DOCUMENT EXTRACT ->
This is your line of work can you educate me on LTE advanced please and how it works and what exsactly it take to make some fairy tail like that happen?


----------



## dvk01 (Dec 14, 2002)

Dkatt88 I have removed an unsuitable abbreviation from your last post. This is a family friendly forum with zero tolerance for any profanity, even abbreviations. Please be a bit more careful in future. Thanks


----------



## Dkatt88 (Oct 18, 2015)

Wow grammar nazi much? By the time your kids are 12 they will be texting *< removed by moderator >* . They see it every day In there normal life's let's calm down with that. What happen to freedom of speech? Kids shouldn't belong on this any ways they wouldn't have a clue what we are talking about


----------



## dvk01 (Dec 14, 2002)

Your reply has gained you a 24 hour ban to give you time to think whether you want to remain a member of these forums


----------



## Couriant (Mar 26, 2002)

" I pay the extra so the unlimited doesn't slow down ever." 

No.. You pay extra so you don't get smacked with overage charges. Anyways why would you use 43GB of data? I would use that one wireless connections, not the 4G/LTE connections.


----------



## TerryNet (Mar 23, 2005)

Couriant said:


> Anyways why would you use 43GB of data?


I'm not trying to speak for Dkatt88, but I think that most people who use that much cellular data

a. live or travel where that is the only (or best by far) internet access, and

b. like to watch movies or TV shows or other videos. From experience I also know that streaming sports events are as data intensive as movies.


----------



## Couriant (Mar 26, 2002)

That is true, but if b. had a wireless access point then I would use that instead of the 4G/LTE.  I'm guessing his reasoning on paying more clouded that reasoning. (paying more for fast unlimited speeds)


----------

DATA EXTRACTS ->
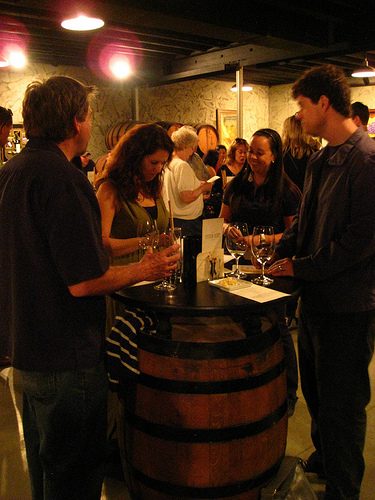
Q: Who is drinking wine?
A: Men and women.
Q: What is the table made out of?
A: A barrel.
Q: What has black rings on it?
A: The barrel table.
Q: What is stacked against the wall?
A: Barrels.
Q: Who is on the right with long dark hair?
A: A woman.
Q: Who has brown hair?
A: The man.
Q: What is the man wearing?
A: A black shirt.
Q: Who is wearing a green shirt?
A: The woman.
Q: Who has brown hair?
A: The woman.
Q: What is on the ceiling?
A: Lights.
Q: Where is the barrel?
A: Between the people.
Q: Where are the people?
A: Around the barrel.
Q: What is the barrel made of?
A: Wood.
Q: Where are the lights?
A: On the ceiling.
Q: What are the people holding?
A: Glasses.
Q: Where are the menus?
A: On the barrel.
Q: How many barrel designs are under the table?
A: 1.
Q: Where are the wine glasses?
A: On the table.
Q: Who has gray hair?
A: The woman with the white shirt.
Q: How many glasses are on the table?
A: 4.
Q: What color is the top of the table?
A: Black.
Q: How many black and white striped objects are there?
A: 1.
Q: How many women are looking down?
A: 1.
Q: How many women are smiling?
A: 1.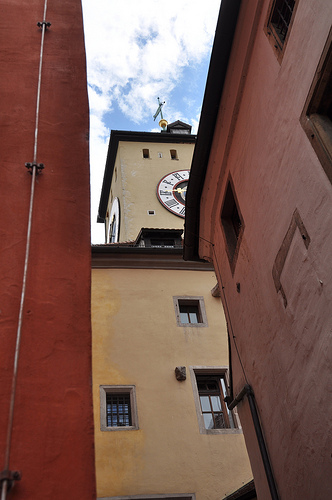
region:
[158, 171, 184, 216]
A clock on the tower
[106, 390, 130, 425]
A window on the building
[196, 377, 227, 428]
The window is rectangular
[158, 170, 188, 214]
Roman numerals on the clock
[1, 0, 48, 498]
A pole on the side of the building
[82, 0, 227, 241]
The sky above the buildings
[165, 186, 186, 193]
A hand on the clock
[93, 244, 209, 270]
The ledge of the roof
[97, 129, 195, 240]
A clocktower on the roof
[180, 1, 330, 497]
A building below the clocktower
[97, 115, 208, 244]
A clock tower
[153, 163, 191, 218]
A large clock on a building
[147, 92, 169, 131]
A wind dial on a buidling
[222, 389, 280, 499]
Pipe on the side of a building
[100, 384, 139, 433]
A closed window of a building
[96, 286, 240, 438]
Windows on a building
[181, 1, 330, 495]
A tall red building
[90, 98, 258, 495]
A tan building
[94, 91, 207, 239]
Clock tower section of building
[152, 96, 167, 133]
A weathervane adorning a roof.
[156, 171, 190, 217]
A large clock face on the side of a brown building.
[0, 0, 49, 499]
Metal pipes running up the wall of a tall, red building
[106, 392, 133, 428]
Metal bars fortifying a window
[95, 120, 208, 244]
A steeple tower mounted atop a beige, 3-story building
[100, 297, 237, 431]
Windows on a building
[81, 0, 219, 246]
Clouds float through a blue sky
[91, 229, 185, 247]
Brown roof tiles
...
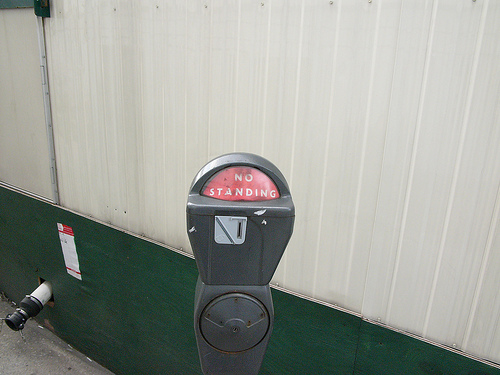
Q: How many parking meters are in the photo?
--
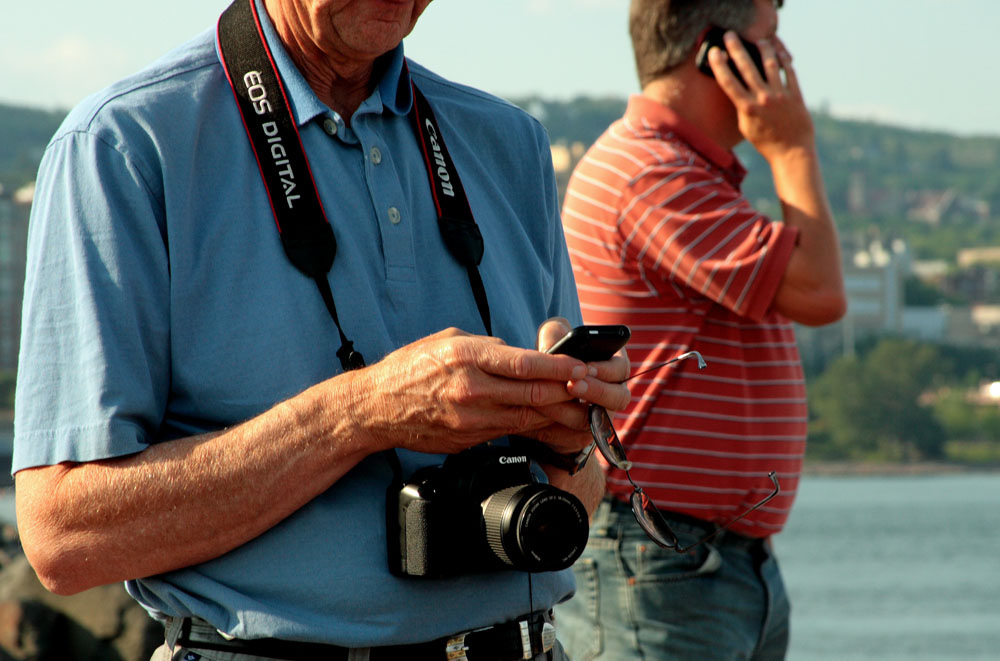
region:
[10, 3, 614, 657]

PROBLEM DETAILS -> Output the passage from the forum thread above word for word, starting at "That is true, but" and ending at "fast unlimited speeds)".

EXERCISE RESPONSE ->
That is true, but if b. had a wireless access point then I would use that instead of the 4G/LTE.  I'm guessing his reasoning on paying more clouded that reasoning. (paying more for fast unlimited speeds)